Text shown
◇ ◇ ◇ ◇ ◇ ◇ ◇

The Impossibility of Artificial Intelligence

My friend and colleague Dr. Richard Cocks has written an article, well worth reading, on the impossibility, as he sees it, that cybernetic devices will ever attain consciousness.  The article can be accessed at Angel Millar’s People of Shambhala website.

17 thoughts on “The Impossibility of Artificial Intelligence

  1. Here are a couple of paragraphs from the article:

    “We don’t know where creativity comes from. But you can see that if, with reference to the computer scientists earlier, we had an equation for creativity, it would not be creativity anymore. It would be literally formulaic. We would have explained creativity away. But creativity must exist because it is not possible to live in the world successfully without the ability to respond to the unforeseen and non-rule-governed.

    “We may be of one substance with the Father. Thus we partake of some of His characteristics. But computers are not of one substance with US, their creators. Computers have only a derived, borrowed intelligence. We are born with life and, through living processes that we don’t understand and don’t control, we give birth to new human life. Our intelligence isn’t derived. Consciousness is one with the Source. However, computer pseudo-intelligence is only apparent and even the appearance is parasitic on our own intelligence. In that sense, we are infertile mules. We share in the Logos, but since we are not the Godhead, we can’t create life and pass it on. We are sterile in that regard.”

    • Fun quotes.

      What if we are not conscious? What if we are just running programs in our heads, like organic robots, and our illusions of agency, creativity, and transcendence result from the time it takes our programming to run plus ignorance during our programmed routines? Then we might be able to make another such being, perhaps without even understanding our own being first. Perhaps we are even programmed to do such a thing.

      God’s is the only escape from this prison.

◇ ◇ ◇ ◇ ◇ ◇ ◇

[Data items]
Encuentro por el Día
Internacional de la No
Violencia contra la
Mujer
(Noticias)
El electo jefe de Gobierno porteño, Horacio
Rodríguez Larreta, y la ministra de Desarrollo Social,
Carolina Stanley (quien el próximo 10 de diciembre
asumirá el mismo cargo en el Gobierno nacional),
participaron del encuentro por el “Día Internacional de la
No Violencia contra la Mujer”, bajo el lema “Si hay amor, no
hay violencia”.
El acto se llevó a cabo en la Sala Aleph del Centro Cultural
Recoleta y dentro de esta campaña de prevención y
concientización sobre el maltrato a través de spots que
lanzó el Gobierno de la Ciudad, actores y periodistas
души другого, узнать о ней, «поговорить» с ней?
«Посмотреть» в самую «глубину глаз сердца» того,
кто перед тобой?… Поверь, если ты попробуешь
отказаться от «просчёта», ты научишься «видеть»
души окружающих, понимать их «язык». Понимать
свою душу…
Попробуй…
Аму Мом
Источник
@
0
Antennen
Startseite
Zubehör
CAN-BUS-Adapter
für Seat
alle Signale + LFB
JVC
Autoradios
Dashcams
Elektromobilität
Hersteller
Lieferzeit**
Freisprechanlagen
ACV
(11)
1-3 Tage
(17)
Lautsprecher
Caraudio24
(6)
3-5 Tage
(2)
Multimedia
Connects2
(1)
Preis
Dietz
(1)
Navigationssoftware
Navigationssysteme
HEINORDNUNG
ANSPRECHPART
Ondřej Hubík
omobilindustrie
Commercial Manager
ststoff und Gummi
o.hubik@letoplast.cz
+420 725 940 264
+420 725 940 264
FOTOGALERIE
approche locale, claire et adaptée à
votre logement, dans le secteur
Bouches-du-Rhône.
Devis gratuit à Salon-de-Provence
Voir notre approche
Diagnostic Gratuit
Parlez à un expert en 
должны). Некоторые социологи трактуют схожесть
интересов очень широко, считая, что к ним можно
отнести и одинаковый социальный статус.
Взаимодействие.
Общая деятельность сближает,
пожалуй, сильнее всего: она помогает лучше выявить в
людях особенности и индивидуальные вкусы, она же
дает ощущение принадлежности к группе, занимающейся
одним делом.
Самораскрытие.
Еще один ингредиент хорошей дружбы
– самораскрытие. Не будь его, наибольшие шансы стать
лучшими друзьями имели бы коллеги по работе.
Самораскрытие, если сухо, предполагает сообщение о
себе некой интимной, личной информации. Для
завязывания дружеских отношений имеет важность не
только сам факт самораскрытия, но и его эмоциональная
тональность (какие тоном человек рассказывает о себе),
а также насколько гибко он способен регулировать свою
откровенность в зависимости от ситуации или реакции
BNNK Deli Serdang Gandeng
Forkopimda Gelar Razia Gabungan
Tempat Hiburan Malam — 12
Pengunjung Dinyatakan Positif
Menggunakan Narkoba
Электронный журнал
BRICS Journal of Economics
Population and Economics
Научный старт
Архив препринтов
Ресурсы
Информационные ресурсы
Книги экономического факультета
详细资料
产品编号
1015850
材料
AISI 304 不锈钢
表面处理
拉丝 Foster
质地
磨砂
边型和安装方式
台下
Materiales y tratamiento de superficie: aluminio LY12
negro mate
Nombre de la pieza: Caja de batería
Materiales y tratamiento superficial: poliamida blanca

◇ ◇ ◇ ◇ ◇ ◇ ◇

Problems and tasks
- a) Reproduce word for word the stretch of the artificial intelligence post from "What if we are not" through "such a thing.".
- b) Pick up the artificial intelligence post after its last sentence and keep writing it.
The material stands apart from the artificial intelligence post.

Answers to the exercises
- a)
What if we are not conscious? What if we are just running programs in our heads, like organic robots, and our illusions of agency, creativity, and transcendence result from the time it takes our programming to run plus ignorance during our programmed routines? Then we might be able to make another such being, perhaps without even understanding our own being first. Perhaps we are even programmed to do such a thing.

- b)
      • This paper deals rather seriously with the question of whether we are actually living in a computer simulation, coming down (if I read it right) on the side of: yes, it is immensely probable. To me, it just shows the absurd lengths that materialism can take you if you follow it long and hard enough.

      • That link doesn’t seem to have taken… Trying again: Are You Living in a Simulation. If there were a species advanced enough to actually simulate us, I’d bet: a) they wouldn’t bother; and b) they’d get a good chuckle out of some of our papers.

      • Heckuva lot cheaper than building AIs…

        We’ve given language (and apparently syntax) to a select group of higher primates and some dolphins, which is, I think, a more tangential way in which we’ve proven to be creatures made in the image of the Creator.

      • Do you really think sexual reproduction is a good image of the creativity of God? I don’t.

        Artistic creation is the canonical way in which man, god’s creation, mirrors god’s creativity. The artist’s ability to capture life-like images used to be considered the highest form of art; Someday AI will be wrested away by artists from engineers (it’s already starting to happen).

      • Someday AI will be wrested away by artists from engineers

        Only a non-engineer would think like there is some sort of hard distinction between the two. But, yes, no doubt non-engineers will be able to create beautiful pictures of AIs. Reminds me of the Star Trek: TNG where, in one of the most laughable writing gaffes in the series, Counselor Troi defeats the android Data in chess. She chalks it up to “intuition”. Yeah, that’ll work.

      • “If God created man in his own image, then man should be capable of creating in his own image.”

        This does not logically follow.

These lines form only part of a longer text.